_TASK_
Exactly the lines from the beginning of the material to the line with "to ~29.7% TREA / ~14.0% LRE" are to be repeated, both ends included.

_SUPPLIED RECORDS_
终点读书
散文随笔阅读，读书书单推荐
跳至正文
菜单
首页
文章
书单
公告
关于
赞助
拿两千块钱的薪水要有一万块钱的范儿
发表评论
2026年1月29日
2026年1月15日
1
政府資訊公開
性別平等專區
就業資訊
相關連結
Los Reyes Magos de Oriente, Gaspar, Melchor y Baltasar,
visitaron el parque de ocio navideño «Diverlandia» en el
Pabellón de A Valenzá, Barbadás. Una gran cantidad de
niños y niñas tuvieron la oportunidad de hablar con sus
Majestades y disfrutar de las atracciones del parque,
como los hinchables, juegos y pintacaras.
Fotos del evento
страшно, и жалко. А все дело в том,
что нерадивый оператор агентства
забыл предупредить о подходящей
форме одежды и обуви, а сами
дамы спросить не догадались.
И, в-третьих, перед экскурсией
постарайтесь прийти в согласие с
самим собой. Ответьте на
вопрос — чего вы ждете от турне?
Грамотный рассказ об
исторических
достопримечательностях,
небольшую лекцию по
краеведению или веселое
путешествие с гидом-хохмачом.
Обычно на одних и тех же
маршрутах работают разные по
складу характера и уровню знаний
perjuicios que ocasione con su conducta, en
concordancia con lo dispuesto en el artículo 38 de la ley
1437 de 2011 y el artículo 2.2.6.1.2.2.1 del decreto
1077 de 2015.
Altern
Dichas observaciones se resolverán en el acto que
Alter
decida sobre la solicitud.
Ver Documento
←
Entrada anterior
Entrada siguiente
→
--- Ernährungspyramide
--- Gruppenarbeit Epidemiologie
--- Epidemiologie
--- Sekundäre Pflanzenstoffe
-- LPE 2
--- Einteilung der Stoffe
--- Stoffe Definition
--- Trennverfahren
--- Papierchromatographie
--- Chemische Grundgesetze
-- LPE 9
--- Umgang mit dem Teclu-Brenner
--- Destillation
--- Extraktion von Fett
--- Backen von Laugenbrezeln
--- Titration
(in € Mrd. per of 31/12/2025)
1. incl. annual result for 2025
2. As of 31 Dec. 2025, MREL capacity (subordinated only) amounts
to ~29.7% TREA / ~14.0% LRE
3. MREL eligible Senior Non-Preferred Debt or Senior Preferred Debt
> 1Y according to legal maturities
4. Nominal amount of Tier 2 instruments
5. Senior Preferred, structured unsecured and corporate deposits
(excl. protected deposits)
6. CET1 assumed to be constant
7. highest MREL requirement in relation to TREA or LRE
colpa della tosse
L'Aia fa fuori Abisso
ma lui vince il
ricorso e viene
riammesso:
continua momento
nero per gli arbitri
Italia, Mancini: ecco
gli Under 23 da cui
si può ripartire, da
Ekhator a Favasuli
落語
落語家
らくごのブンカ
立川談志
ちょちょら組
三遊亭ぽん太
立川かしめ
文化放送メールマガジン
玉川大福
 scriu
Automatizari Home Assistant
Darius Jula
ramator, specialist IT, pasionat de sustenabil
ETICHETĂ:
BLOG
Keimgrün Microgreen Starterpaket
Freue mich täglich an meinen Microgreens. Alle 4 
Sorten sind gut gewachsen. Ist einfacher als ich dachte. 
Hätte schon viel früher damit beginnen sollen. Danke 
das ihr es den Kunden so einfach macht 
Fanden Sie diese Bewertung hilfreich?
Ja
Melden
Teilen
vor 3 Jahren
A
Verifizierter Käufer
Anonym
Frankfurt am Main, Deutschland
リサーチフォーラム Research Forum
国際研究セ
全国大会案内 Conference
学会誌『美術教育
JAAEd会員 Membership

_EXERCISE OUTPUT_
终点读书
散文随笔阅读，读书书单推荐
跳至正文
菜单
首页
文章
书单
公告
关于
赞助
拿两千块钱的薪水要有一万块钱的范儿
发表评论
2026年1月29日
2026年1月15日
1
政府資訊公開
性別平等專區
就業資訊
相關連結
Los Reyes Magos de Oriente, Gaspar, Melchor y Baltasar,
visitaron el parque de ocio navideño «Diverlandia» en el
Pabellón de A Valenzá, Barbadás. Una gran cantidad de
niños y niñas tuvieron la oportunidad de hablar con sus
Majestades y disfrutar de las atracciones del parque,
como los hinchables, juegos y pintacaras.
Fotos del evento
страшно, и жалко. А все дело в том,
что нерадивый оператор агентства
забыл предупредить о подходящей
форме одежды и обуви, а сами
дамы спросить не догадались.
И, в-третьих, перед экскурсией
постарайтесь прийти в согласие с
самим собой. Ответьте на
вопрос — чего вы ждете от турне?
Грамотный рассказ об
исторических
достопримечательностях,
небольшую лекцию по
краеведению или веселое
путешествие с гидом-хохмачом.
Обычно на одних и тех же
маршрутах работают разные по
складу характера и уровню знаний
perjuicios que ocasione con su conducta, en
concordancia con lo dispuesto en el artículo 38 de la ley
1437 de 2011 y el artículo 2.2.6.1.2.2.1 del decreto
1077 de 2015.
Altern
Dichas observaciones se resolverán en el acto que
Alter
decida sobre la solicitud.
Ver Documento
←
Entrada anterior
Entrada siguiente
→
--- Ernährungspyramide
--- Gruppenarbeit Epidemiologie
--- Epidemiologie
--- Sekundäre Pflanzenstoffe
-- LPE 2
--- Einteilung der Stoffe
--- Stoffe Definition
--- Trennverfahren
--- Papierchromatographie
--- Chemische Grundgesetze
-- LPE 9
--- Umgang mit dem Teclu-Brenner
--- Destillation
--- Extraktion von Fett
--- Backen von Laugenbrezeln
--- Titration
(in € Mrd. per of 31/12/2025)
1. incl. annual result for 2025
2. As of 31 Dec. 2025, MREL capacity (subordinated only) amounts
to ~29.7% TREA / ~14.0% LRE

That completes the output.